Otoliths are hard, calcium carbonate structures located directly behind the brain of bony fishes. Sometime also referred to as ‘ear stones’, they are used by fish for hearing and balance and help the fish know which way is up.
Otoliths range in size from one-tenth of an inch to one inch long and are found in the heads of all fishes except sharks, lampreys and rays. There are three types of otoliths; sagitta, asteriscus and lapillus with the sagitta being the largest of the 3 pairs of otoliths.
As a fish grows, deposits of calcium carbonate are laid down in rings on the otoliths. The otolith on the right is that of a 3-year old Tiger Flathead (Neoplatycephalus richardsoni or Platycephalus richarsoni), one of the most important quota species caught in the South East Trawl Fishery. The dark translucent zones represent periods of fast growth and the white opaque zones (called annuli) represent periods of slower growth. Fisheries scientists count the annuli in the sagitta to calculate the age of fish – just like counting rings on a tree to determine its age!

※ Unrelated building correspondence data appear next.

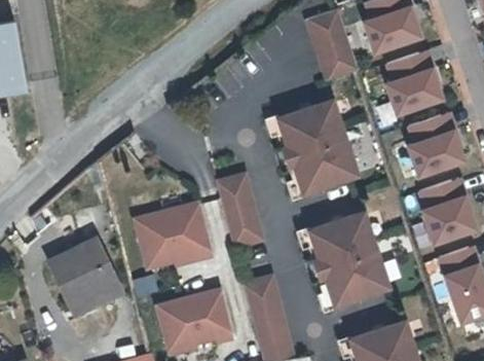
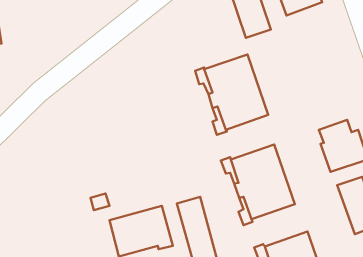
building: [388,53,444,115] -> none
building: [409,118,464,177] -> none
building: [220,173,265,245] -> none
building: [135,201,215,267] -> none
building: [50,233,124,311] -> none

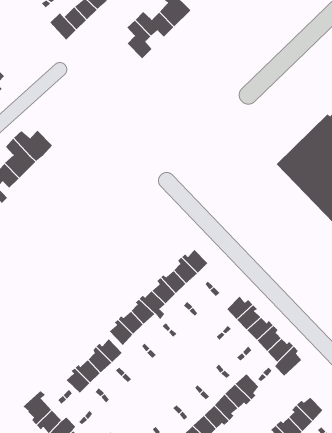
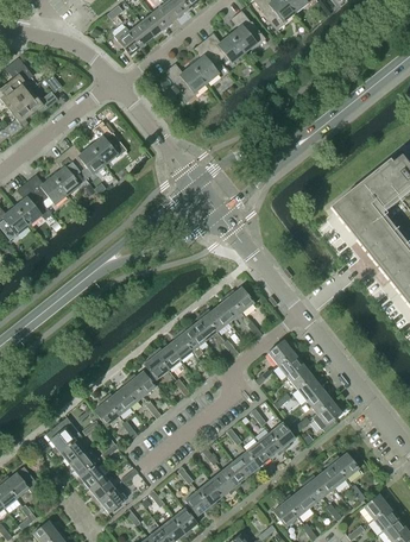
building: none -> [164,63,206,103]
building: none -> [89,122,127,164]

This age data allows fisheries scientists to estimate growth rates, maximum age, age at maturity, and trends of future generations. It is also used in age-based stock assessment models, to estimate mortality and population structure, to follow cohorts through time, to know species’ longevity and much more.

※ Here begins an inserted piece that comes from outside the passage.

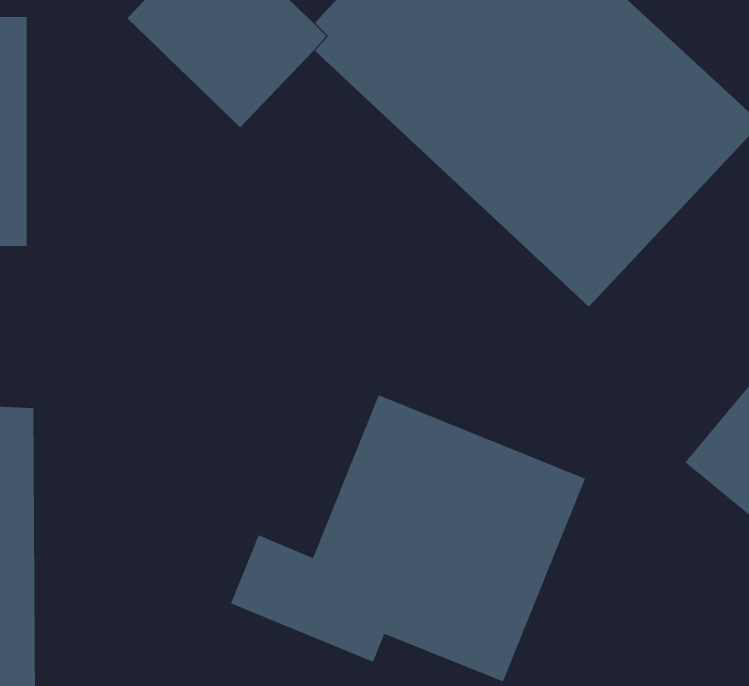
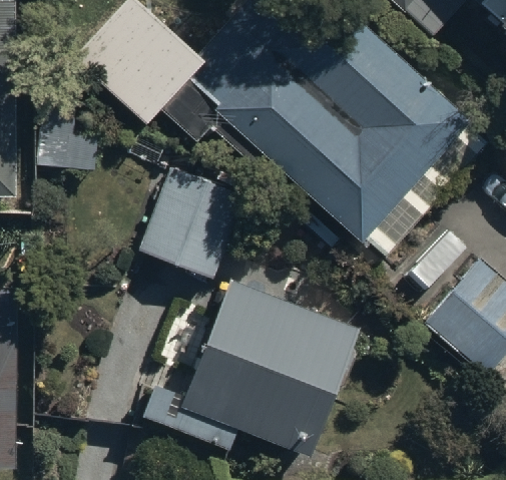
building: none -> [138,167,244,277]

But these tiny, structures can provide a lot more information than just a fish’s age!
A study by Steven Campana (2007) from the Bedford Institute of Oceanography in Nova Scotia found that as otoliths grow, they incorporate specific chemical elements and isotopes that are unique to their surrounding aquatic environment. This can result in an otolith ‘elemental fingerprint’ that can act as an environmental tag of groups of fish that hatch from different environments and could potentially be used to differentiate between fish stocks of the same species. In lake systems for example, otolith elemental fingerprints could be used to quantifying the relative contributions of different wetland nursery areas to recruitment in adjacent lake populations.

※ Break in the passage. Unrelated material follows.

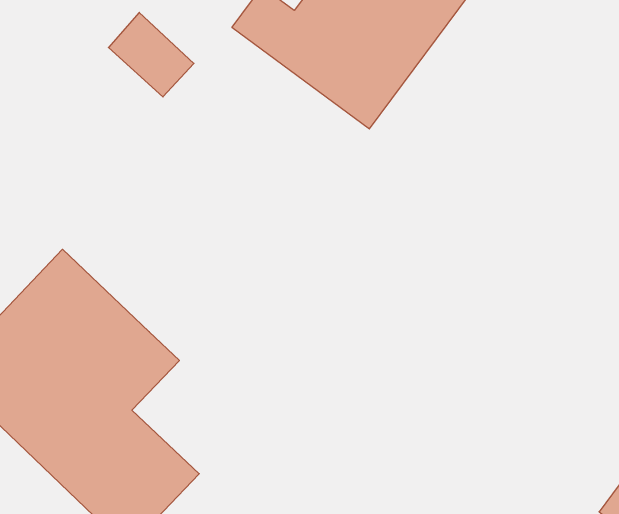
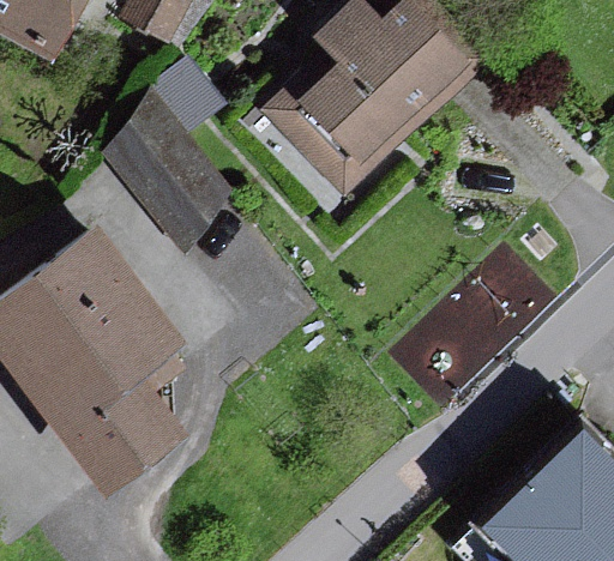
building: none -> [96,95,239,243]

In the case of the Patagonian toothfish (Dissostichus eleginoides), another important Commonwealth quota species in the Antarctic Fishery, scientist demonstrated that otolith microchemistry can be used to examining population structure and provenance.
Ashford and Jones (2007) from the Center for Quantitative Fisheries Ecology, Old Dominion University, in Virginia used carbon and oxygen isotope (slightly different types of carbon and oxygen) ratios in otoliths to distinguish between toothfish that were caught in Patagonian shelf water off South America and those caught in South Georgia (Antarctic waters).
Understanding the geographical range of different stocks of the same species is critical in assessing them. It can also hep fight illegal, unreported and unregulated commercial fishing.